You know all the 4 seasons: winter, still winter, almost winter and construction.

You live less than 30 miles from some college or university.

You know what a "buckeye" really is, and have a recipe for candy ones.

"Toward the lake" means "North" and "toward the river" means "South."

You know if other Ohioans are from southern or northern Ohio as soon as they open their mouths.

You know how to correctly spell Cincinnati.

"Vacation" means spending a day at Cedar Point in the summer and deer hunting in the fall.

You measure distance in minutes.

Your school classes were canceled because of cold.
Your school classes were canceled because of heat.

You've had to switch from "heat" to "A/C" in the same day.

You end your sentences with an unnecessary preposition. Example:
"Where's my coat at?"

You install security lights on your house and garage and leave both unlocked.

You carry jumper cables in your car.

You know what "pop" is.

You design your kid's Halloween costume to fit over a snowsuit.

Driving is better in the winter because the potholes are filled with snow.

The local paper covers national and international headlines on one page but requires six pages for sports.

If someone says something you don't understand or hear, you say
"Please?"

You call it Krogers even though it is Kroger.



:confused2: :pat: :whistle: :StickOutT ;) :D
 
Doc said:
This would explain the existence of Amish moo shu pork.

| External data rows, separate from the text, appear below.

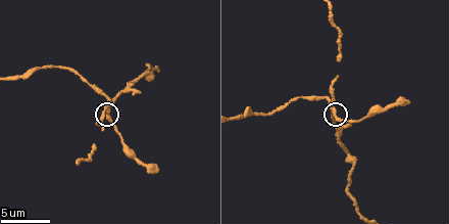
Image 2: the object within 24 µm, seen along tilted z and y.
act=view view=3d um=6 pic=2 at=(332, 107)

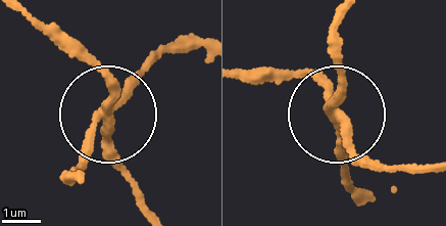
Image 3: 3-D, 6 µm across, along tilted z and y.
arms=4 act=separate pic=3 on=(112, 142) part_leaving=3:(105, 116), (108, 98), (91, 64), (30, 18) found='two neurons meet here'

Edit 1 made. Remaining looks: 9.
act=view view=3d um=16 pic=1 at=(168, 234)

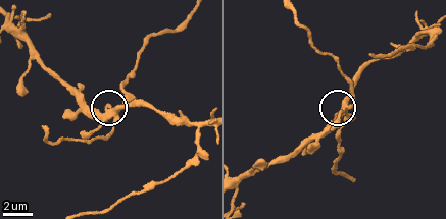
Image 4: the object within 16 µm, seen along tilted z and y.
act=view view=3d um=6 pic=4 at=(108, 117)

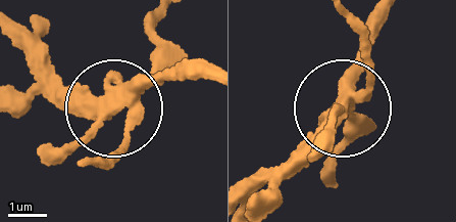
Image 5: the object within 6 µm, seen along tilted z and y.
act=separate pic=5 on=(91, 129) part_leaving=5:(139, 92), (182, 65), (211, 73) found='two neurons meet here'

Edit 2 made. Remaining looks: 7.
why='calibre changes' act=view view=3d um=6 pic=2 at=(348, 152)

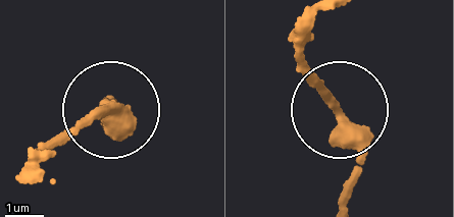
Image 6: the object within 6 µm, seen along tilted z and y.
act=view view=3d um=6 side=back pic=6 at=(105, 109)

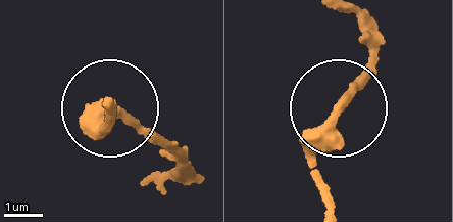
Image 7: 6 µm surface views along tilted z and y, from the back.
act=keep runs_along=7:(319, 200), (318, 143), (371, 61) found='one neuron here'

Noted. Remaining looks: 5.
why='three-way junction' act=view view=3d um=16 pic=1 at=(685, 205)

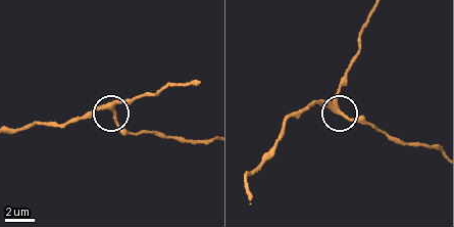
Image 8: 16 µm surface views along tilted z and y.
act=view view=3d um=6 pic=8 at=(112, 103)

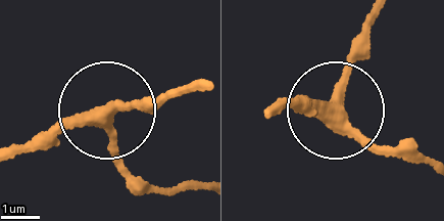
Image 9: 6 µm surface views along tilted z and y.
width_nm=310 act=keep runs_along=9:(282, 112), (334, 109), (361, 24) found='all the same neuron'

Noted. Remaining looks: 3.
why='branch point' act=view view=3d um=24 pic=1 at=(389, 233)

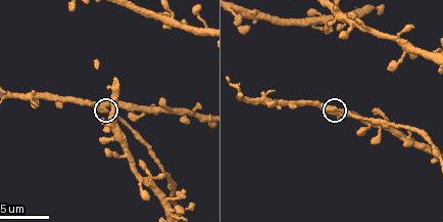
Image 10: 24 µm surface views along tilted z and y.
act=view view=3d um=6 pic=10 at=(102, 104)

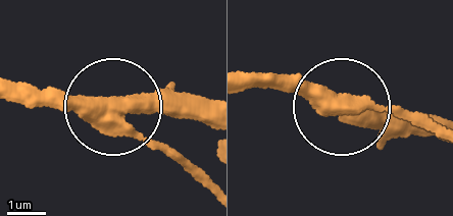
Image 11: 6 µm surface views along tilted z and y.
arms=3 act=keep found='all the same neuron'

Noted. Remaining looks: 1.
act=done edits=separate@3,separate@5 rest=unchecked

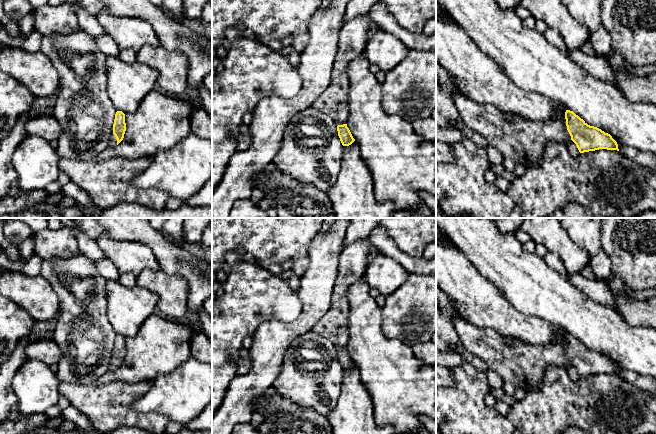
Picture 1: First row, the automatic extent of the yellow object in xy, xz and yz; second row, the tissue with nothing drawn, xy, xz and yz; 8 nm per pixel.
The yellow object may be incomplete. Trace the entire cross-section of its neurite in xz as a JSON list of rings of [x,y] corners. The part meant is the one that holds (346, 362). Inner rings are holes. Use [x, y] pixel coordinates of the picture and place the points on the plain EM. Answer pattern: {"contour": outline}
{"contour": [[[368,238],[356,241],[341,250],[331,305],[311,330],[336,346],[338,360],[343,370],[349,370],[355,365],[346,348],[349,339],[347,294],[349,287],[364,277],[371,248],[372,244]]]}

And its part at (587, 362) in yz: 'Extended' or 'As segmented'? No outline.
Extended

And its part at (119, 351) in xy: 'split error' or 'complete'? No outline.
split error

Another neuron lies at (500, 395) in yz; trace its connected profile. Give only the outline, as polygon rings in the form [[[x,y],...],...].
[[[489,388],[489,392],[491,395],[493,395],[496,399],[496,401],[503,401],[507,403],[508,405],[513,405],[516,401],[513,396],[508,395],[503,388],[501,389],[493,389]]]

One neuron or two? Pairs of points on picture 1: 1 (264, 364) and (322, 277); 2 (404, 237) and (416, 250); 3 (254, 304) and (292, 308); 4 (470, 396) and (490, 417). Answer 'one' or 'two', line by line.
1: one
2: one
3: one
4: one

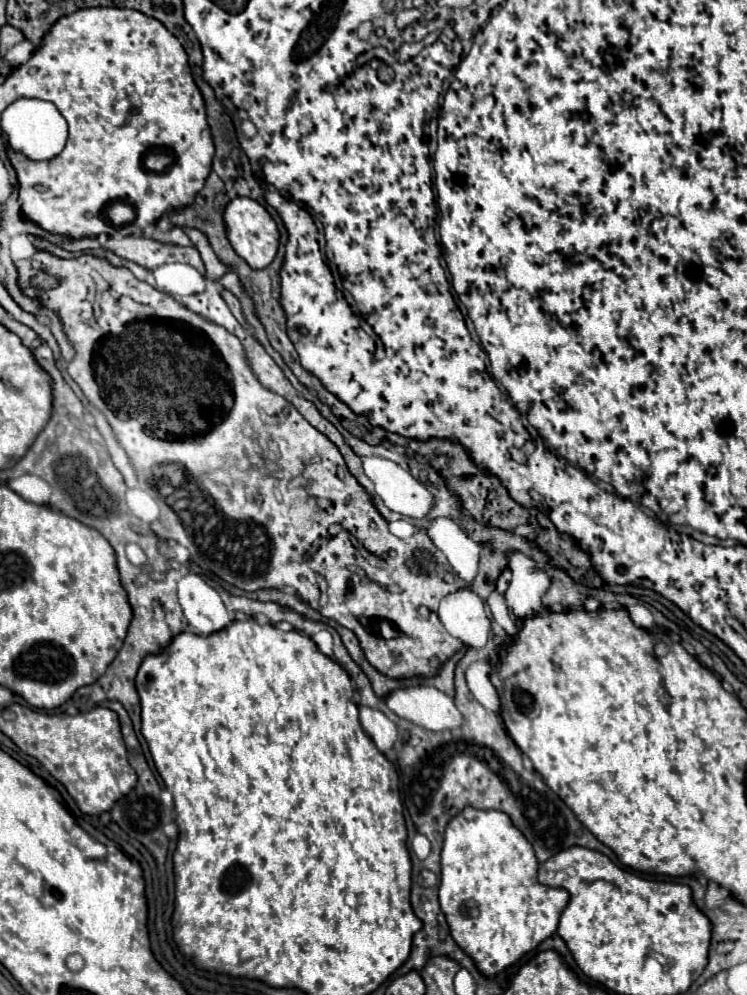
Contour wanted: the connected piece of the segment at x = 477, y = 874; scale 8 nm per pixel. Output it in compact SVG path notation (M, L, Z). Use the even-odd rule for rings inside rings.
M465 807L465 811L461 811L461 815L453 817L445 829L443 835L443 849L441 849L441 879L439 879L439 905L441 911L447 919L449 931L453 941L473 959L475 967L479 973L483 973L489 979L495 979L497 973L501 973L503 969L507 969L509 965L517 963L525 953L533 951L535 947L539 947L541 941L545 941L547 937L551 937L557 931L557 923L559 923L559 915L565 909L567 901L569 901L569 893L565 889L551 889L545 885L537 883L537 857L533 847L529 847L529 841L525 839L525 835L521 835L521 831L517 831L517 827L513 827L513 823L509 823L509 817L501 811L477 811L473 807Z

Thanks for the answer. I've been wondering about that for a long time.

Jim
 
Doc said:
After five decades of living in Ohio, I know how to be an Ohioan. While
I was learning, written guidelines would have been helpful. So I've
written some to assist others:

1. Know the State Casserole. The State casserole consists of canned
green beans, Campbell's cream of mushroom soup and dried onions. You can
safely take this casserole to any social event and know that you will be
accepted. In fact, Neil Armstrong almost took this casserole to the moon
in case he encountered alien life there. NASA nixed the plan out of
concern that the casserole would overburden the Apollo rocket at
liftoff.

2. Get used to food festivals. The Ohio General Assembly, in an effort
to grow bigger offensive linemen, passed legislation years ago requiring
every incorporated community to have at least one festival per year
dedicated to a high-fat food. Thus, Sugarcreek honors Swiss cheese,
Bucyrus has a bratwurst celebration and Gahanna, seeking an edge over
other towns, has recently introduced the Triglyceride and Low-density
Lipoprotein Festival. It is your duty as an Ohioan to attend these
festivals and at least buy an elephant ear.

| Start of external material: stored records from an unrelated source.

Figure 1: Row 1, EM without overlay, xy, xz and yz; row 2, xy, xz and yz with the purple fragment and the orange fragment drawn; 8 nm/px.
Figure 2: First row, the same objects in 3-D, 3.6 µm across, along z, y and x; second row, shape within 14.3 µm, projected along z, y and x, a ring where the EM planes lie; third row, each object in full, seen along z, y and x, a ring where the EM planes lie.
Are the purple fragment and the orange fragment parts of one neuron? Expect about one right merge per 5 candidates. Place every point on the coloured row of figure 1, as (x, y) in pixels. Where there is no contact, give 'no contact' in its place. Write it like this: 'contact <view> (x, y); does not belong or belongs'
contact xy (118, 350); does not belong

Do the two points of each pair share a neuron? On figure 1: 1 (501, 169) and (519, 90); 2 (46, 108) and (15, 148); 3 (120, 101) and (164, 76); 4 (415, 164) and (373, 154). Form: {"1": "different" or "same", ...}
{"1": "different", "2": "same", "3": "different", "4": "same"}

8. In order to talk sports with obsessive fans in Ohio, you have to be
knowledgeable on three levels -- professional, college and high school.
The truly expert Ohio sports fan knows not only the name of the hotshot
running back at Stow High School, who he took to the prom, what he got
on his biology quiz last week and whether or not he has a shot at making
The Ohio State Buckeyes!



10. The best way to sell something in Ohio is to attach the term "Amish"
to it. The product need not be genuinely Amish. This would explain the
existence of Amish moo shu pork.

Yep Doc...these especially ring true with me. I cant tell you how many times i've had that casserole. And out by me the biggest event of the year is the "Pork Festival"....more pork chops and sausage then you can shake a stick at....And don't get me started on the Buckeyes or i'll be here all day. :yum:

Great post,:applause:
Dur
 
jwstewar said:
But to know if we are truly from Ohio, we need to follow these guidlines.

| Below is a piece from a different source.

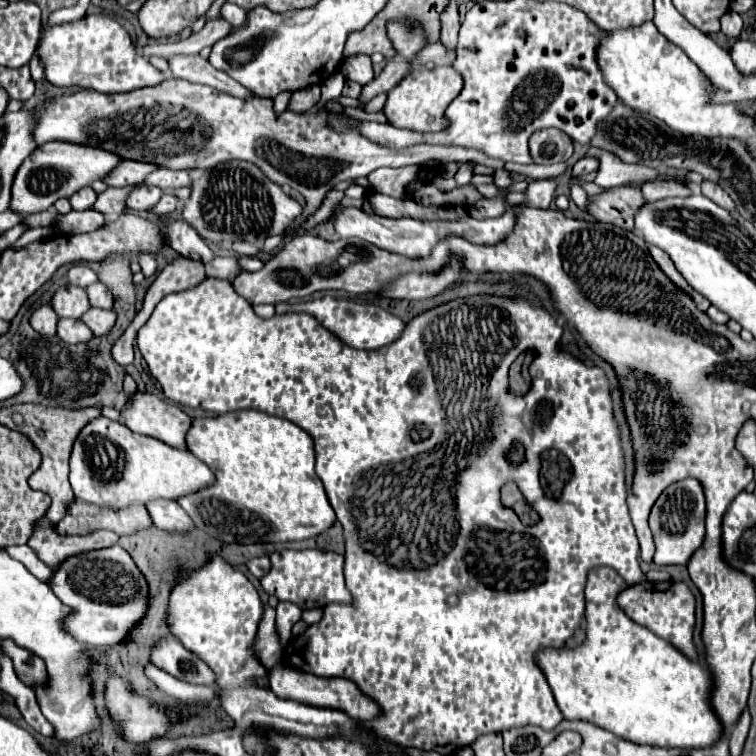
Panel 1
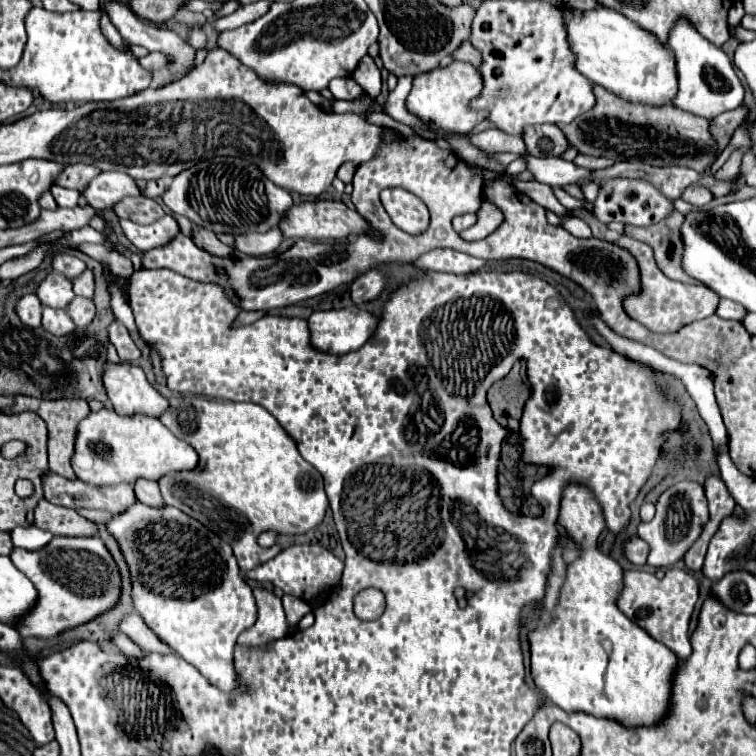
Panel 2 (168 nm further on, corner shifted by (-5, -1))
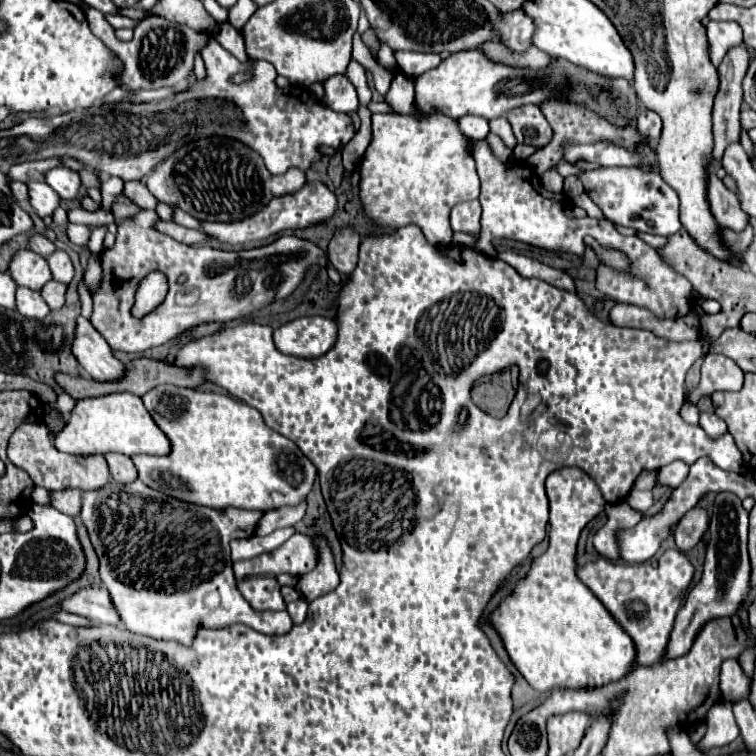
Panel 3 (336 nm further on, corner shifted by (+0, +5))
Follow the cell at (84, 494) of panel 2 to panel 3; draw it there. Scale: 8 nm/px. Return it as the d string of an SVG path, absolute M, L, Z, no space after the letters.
M22 423L10 437L10 445L8 445L8 457L14 465L18 465L20 469L24 469L30 479L34 481L34 485L44 487L48 491L62 491L62 489L98 489L102 485L106 485L106 481L110 479L110 471L108 465L104 461L102 455L68 455L62 453L54 447L52 439L50 439L50 431L44 423Z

You may be from Ohio (pronounced "ah-hi-uh") if:





You know what "pop" is.

The local paper covers national and international headlines on one page but requires six pages for sports.


You call it Krogers even though it is Kroger.


Yea it's called soda pop everywhere else it seems.

and six pages for sports should be the bare minimum.:thumb:

It's not Krogers? That's a new one on me...:yum:

Dur
 
Oh my G-d! Are we that bad? After 4 decades in Ohio, I guess I've just kinda got used to it.

A word on food festivals. In SW Ohio (Waynesville) they have sauerkraut fest. Imagine a quarter million people, shoulder to shoulder and eating sauerkraut on a warm October indian summer day. The results aren't pretty. I do like the sauerkraut tacos, though.